Yeah, it’s probably, I will answer in two ways. It’s probably not a bad benchmark to use. I would frankly be somewhat surprised if we found more opportunities or at a more rapid rate find the opportunities going forward then we have going back. If anything and I will invite Linda, Rob and the team to weigh in on this or Mark Almeida, certainly with respect to some areas of the Moody’s Analytics business that we felt were really more need to have the nice to have, we move forward on those and I think there are fewer need to haves going forward.
We feel we got that business built out well, there may be a couple of areas that there would be some nice tuck ins and I certainly wouldn’t ignore those but we have moved largely down the path from need to have to what might be nice to have and if anything that probably has a dampening effect on the pace at which we would be acquiring.
And that’s probably even more true on the ratings side of the business. We have made investments in rating agencies and in number of jurisdictions around the world, we have not been able to make 100% acquisitions in every case and that’s why we have joint ventures and minority investments in some cases.
So we would like to build those up to where we have majority or 100% control but the opportunities to acquire or invest in additional rating agencies in domestic markets around the world I think has clearly gone past its high watermark and Michel, I don’t know if you have anything to add to that. So you’ll see few of those as well. And even from the management team any one want to contradict me that would be fun. Anything else?
Okay, let me just first of all thank everyone who has participated this morning. We really appreciate you taking serious amount of time out of your day to listen to us talk to you. You get to hear from Linda and I and you get to hear from Linda and me and then Salli on a regular basis, but this is an opportunity here from the rest of the management team. We did put a lot of thought and effort into trying to address the kinds of questions we hear from you when we meet with you one-on-one.

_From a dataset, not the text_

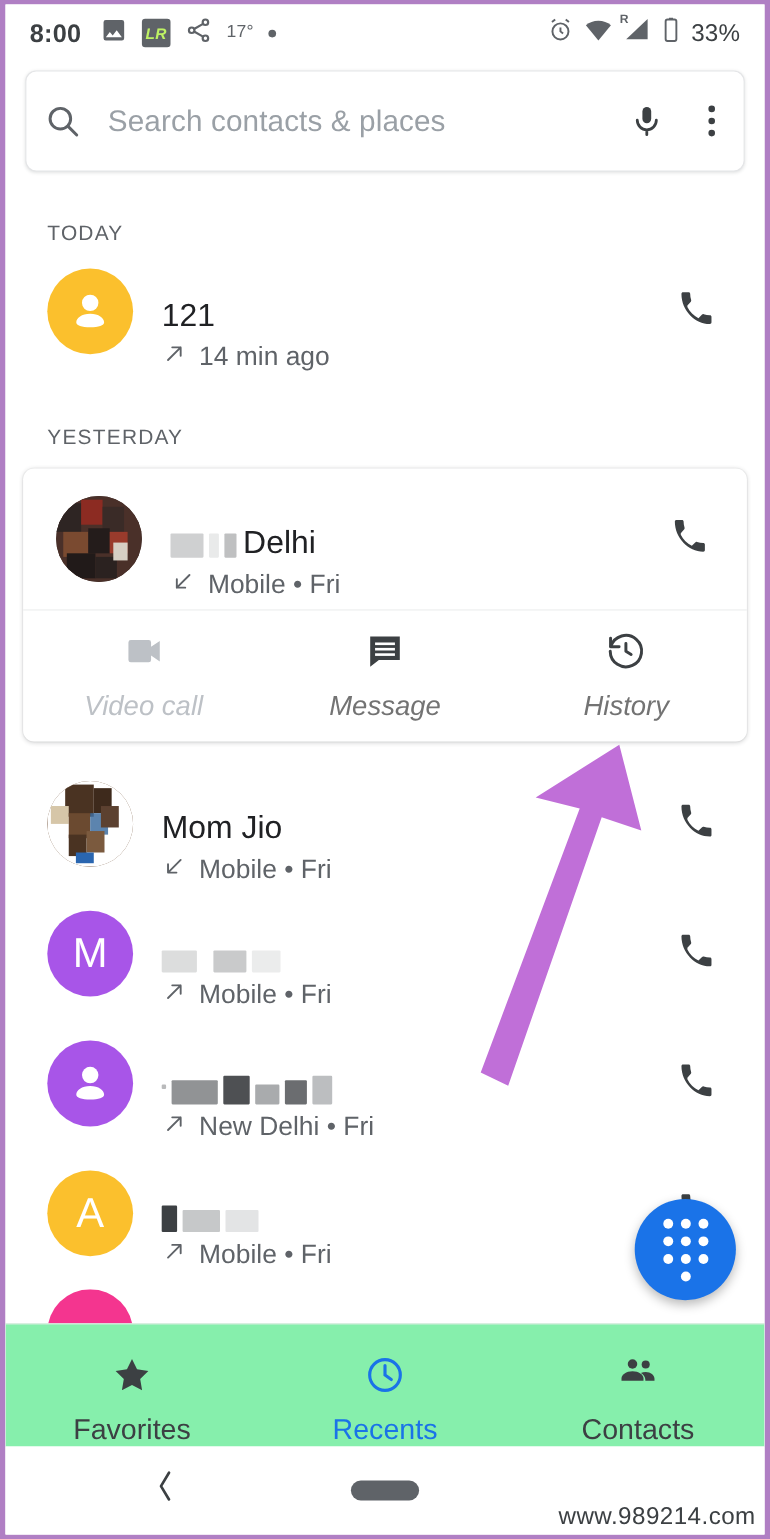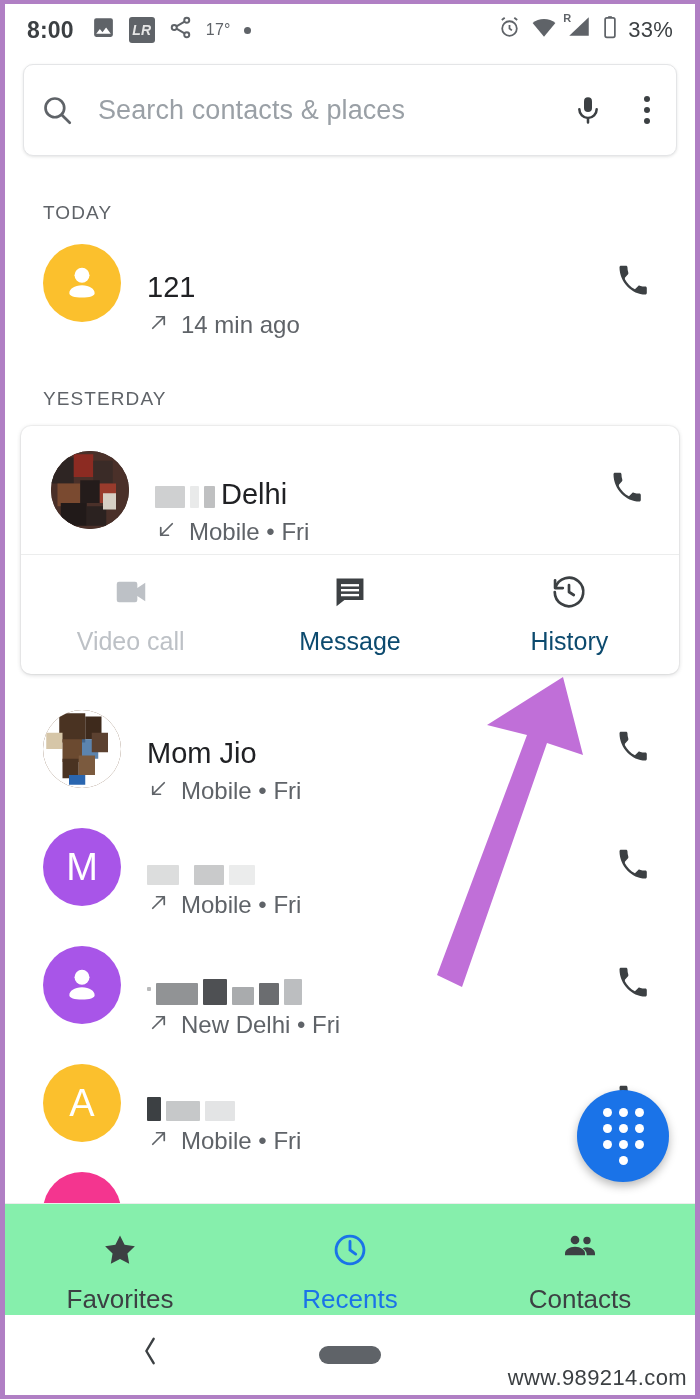"LR" .lr-badge { color: #e5e5e5 -> #bef264 }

I hope we have done that to a satisfactory level and we appreciate that you have a lot of things you can invest in. It's a great business. It's got challenges; it's always going to have challenges. Everybody does, but the opportunities are sizeable.
Salli and the IR team, I want to thank you very much for putting this together, a tremendous effort and to everyone on the management team, thank you for your very thoughtful commentary. Thanks a lot everybody.